The grants were given to Project Vision Hawaii, which received $150, 000, the Marshallese Community Organization of Hawaii, which received $75, 000, Pacific Gateway Center, which received $75, 000, Hui No Ke Ola Pono, which received $50, 000, and City Church of Honolulu, which received $60, 000.
The money is expected to help the organizations provide culturally relevant information on COVID-19 vaccines to correct misinformation and address vaccine hesitancy within their target populations. It will also provide on-site support staff for pop-up vaccination clinics.
In some areas that Pacific Gateway serves, such as Wahiawa, COVID-19 vaccination rates are as low as 35 % to 45 %, according to Terrina Wong, deputy director for Social and Immigration Services.
Pacific Gateway is a nonprofit that empowers Hawaii's immigrants, refugees, and other vulnerable populations to rebuild their lives with various programs, including a kitchen incubator and farm-to-table entrepreneurship program.
Wong said the Kaiser grant has provided resources for interpreters to support vaccine efforts in Wahiawa and surrounding communities, where 26 % of the residents speak a language other than English, in Chuukese, Ilocano, and Tagalog.
"We understand that there are questions about the vaccine and the most effective way to approach those questions is with information from trusted sources in native languages, " said Wong in the news release. "The support and resources from Kaiser Permanente allow us to connect with communities who feel left out or left behind. We all need to work together to get more people vaccinated."

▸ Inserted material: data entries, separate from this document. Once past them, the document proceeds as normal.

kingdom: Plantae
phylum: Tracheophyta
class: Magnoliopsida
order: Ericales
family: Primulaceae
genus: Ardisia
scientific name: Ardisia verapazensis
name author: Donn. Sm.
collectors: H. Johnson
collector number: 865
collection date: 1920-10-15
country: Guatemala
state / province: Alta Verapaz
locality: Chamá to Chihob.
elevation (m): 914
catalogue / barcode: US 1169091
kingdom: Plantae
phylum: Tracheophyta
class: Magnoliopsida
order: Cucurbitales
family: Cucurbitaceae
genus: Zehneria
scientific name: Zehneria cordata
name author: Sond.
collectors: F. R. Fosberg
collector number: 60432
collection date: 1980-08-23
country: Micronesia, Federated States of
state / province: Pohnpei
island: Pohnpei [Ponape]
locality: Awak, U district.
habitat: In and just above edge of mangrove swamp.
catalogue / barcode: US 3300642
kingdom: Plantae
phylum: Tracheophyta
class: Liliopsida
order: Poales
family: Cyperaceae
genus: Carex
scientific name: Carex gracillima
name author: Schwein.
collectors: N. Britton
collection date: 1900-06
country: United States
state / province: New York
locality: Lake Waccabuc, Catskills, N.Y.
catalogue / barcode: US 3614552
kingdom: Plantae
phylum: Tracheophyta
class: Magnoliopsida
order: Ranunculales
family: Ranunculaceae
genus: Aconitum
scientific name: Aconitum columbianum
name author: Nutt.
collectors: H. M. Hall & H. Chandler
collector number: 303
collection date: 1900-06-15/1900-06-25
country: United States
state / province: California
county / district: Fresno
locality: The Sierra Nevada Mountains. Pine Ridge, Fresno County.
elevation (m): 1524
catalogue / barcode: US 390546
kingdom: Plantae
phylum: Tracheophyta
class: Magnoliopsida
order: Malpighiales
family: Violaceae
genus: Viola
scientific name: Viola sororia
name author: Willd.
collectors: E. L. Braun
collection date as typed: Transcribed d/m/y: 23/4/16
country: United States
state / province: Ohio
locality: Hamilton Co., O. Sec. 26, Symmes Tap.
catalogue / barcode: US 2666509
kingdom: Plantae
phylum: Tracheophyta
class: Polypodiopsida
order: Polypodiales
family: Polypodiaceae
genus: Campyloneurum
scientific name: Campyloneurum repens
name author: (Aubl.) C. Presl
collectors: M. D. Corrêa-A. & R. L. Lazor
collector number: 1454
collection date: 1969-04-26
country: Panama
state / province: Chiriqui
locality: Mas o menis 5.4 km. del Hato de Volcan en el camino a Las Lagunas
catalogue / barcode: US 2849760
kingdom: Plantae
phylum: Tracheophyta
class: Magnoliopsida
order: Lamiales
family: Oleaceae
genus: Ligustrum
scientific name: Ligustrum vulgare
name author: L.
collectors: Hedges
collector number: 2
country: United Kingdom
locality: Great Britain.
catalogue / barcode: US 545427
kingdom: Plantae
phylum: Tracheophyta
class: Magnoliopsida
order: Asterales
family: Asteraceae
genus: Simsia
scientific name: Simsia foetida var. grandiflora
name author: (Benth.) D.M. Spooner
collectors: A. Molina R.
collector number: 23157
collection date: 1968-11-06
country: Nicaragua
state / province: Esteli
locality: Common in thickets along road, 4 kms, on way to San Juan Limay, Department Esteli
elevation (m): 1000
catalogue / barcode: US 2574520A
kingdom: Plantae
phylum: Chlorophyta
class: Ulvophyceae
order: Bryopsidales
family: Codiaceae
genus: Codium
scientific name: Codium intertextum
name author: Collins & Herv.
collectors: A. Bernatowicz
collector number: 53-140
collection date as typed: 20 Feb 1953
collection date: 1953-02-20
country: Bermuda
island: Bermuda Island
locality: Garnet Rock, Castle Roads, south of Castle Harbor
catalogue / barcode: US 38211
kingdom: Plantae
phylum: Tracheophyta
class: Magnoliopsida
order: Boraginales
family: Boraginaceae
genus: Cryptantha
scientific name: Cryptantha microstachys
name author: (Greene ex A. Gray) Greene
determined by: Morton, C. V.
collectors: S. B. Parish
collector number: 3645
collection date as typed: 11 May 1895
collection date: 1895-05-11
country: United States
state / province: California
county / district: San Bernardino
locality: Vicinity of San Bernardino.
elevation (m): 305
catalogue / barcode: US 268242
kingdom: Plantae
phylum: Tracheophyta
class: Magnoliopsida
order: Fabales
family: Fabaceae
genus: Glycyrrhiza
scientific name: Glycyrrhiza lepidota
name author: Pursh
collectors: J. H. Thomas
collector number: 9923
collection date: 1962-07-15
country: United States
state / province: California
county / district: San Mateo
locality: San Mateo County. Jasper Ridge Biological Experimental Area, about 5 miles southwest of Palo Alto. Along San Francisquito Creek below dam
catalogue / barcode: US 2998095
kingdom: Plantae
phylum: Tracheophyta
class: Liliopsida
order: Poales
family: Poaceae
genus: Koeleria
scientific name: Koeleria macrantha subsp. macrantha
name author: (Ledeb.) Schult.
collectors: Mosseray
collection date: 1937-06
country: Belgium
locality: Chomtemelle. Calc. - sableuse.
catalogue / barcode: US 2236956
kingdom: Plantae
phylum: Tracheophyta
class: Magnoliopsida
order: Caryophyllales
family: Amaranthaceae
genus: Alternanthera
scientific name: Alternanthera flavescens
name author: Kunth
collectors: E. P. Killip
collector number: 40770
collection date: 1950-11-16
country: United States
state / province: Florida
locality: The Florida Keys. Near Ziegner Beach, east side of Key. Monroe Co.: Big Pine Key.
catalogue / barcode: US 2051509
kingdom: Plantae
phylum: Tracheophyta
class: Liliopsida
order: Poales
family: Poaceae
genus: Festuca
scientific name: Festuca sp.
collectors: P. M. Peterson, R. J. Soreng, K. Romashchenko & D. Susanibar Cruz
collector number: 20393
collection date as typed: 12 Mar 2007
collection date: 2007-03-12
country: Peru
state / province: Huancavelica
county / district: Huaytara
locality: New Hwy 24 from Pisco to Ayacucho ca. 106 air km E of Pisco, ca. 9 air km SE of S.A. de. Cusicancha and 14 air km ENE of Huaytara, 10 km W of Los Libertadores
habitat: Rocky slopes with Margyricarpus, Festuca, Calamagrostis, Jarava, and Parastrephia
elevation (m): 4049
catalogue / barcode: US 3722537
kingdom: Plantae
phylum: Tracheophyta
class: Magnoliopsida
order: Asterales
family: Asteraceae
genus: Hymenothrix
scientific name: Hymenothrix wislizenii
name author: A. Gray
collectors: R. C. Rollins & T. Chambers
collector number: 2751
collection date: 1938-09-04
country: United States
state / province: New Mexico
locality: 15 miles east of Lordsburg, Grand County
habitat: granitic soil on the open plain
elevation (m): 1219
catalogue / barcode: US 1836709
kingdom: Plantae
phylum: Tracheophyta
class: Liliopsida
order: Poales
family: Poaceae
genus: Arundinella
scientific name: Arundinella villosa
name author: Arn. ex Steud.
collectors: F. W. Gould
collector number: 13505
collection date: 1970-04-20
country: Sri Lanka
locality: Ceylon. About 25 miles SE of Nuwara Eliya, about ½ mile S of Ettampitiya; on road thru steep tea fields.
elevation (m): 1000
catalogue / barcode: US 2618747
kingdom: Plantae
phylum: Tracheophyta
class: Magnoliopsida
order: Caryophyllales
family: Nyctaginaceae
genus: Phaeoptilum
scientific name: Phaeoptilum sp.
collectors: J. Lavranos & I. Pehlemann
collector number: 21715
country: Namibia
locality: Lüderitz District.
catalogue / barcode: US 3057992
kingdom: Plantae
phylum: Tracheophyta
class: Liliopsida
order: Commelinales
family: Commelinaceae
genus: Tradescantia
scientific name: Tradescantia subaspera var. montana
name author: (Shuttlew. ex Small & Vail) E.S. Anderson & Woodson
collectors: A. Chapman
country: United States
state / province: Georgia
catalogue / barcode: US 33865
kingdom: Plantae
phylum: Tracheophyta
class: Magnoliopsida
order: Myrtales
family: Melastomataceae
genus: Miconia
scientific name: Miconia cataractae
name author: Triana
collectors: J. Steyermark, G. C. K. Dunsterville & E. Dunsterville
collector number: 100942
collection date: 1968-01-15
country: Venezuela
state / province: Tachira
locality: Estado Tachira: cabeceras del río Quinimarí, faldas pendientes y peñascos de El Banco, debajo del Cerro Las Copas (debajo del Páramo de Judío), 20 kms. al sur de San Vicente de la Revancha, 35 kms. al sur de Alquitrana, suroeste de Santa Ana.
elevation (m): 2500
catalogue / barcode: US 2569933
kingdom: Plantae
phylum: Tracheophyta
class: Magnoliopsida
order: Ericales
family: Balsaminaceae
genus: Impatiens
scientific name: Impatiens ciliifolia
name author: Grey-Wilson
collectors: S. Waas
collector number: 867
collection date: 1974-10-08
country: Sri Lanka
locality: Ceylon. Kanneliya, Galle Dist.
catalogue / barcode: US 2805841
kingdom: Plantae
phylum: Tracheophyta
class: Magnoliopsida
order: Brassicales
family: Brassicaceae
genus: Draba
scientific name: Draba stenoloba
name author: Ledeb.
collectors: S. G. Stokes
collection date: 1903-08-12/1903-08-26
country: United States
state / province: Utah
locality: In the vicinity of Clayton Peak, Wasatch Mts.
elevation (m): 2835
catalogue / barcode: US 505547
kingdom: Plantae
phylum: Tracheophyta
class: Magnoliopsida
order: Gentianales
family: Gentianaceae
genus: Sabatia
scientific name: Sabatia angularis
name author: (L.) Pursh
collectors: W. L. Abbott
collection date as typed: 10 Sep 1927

Long-term, the funding—part of a comprehensive national Kaiser Permanente COVID-19 education campaign—will support overall health equity by encouraging well-child visits. During the pandemic, routine vaccinations and checkups have declined, Kaiser noted.
"Our communities disproportionately impacted by COVID-19 illness are also the communities where vaccination rates are lagging, " said John Yang, MD, president and medical director for the Hawaii Permanente Medical Group, in a news release. "By supporting trusted community-based organizations in their work, we can further efforts to disseminate educational materials and remove barriers to vaccine access, ultimately improving vaccination rates and bringing Hawaii closer to the end of this pandemic."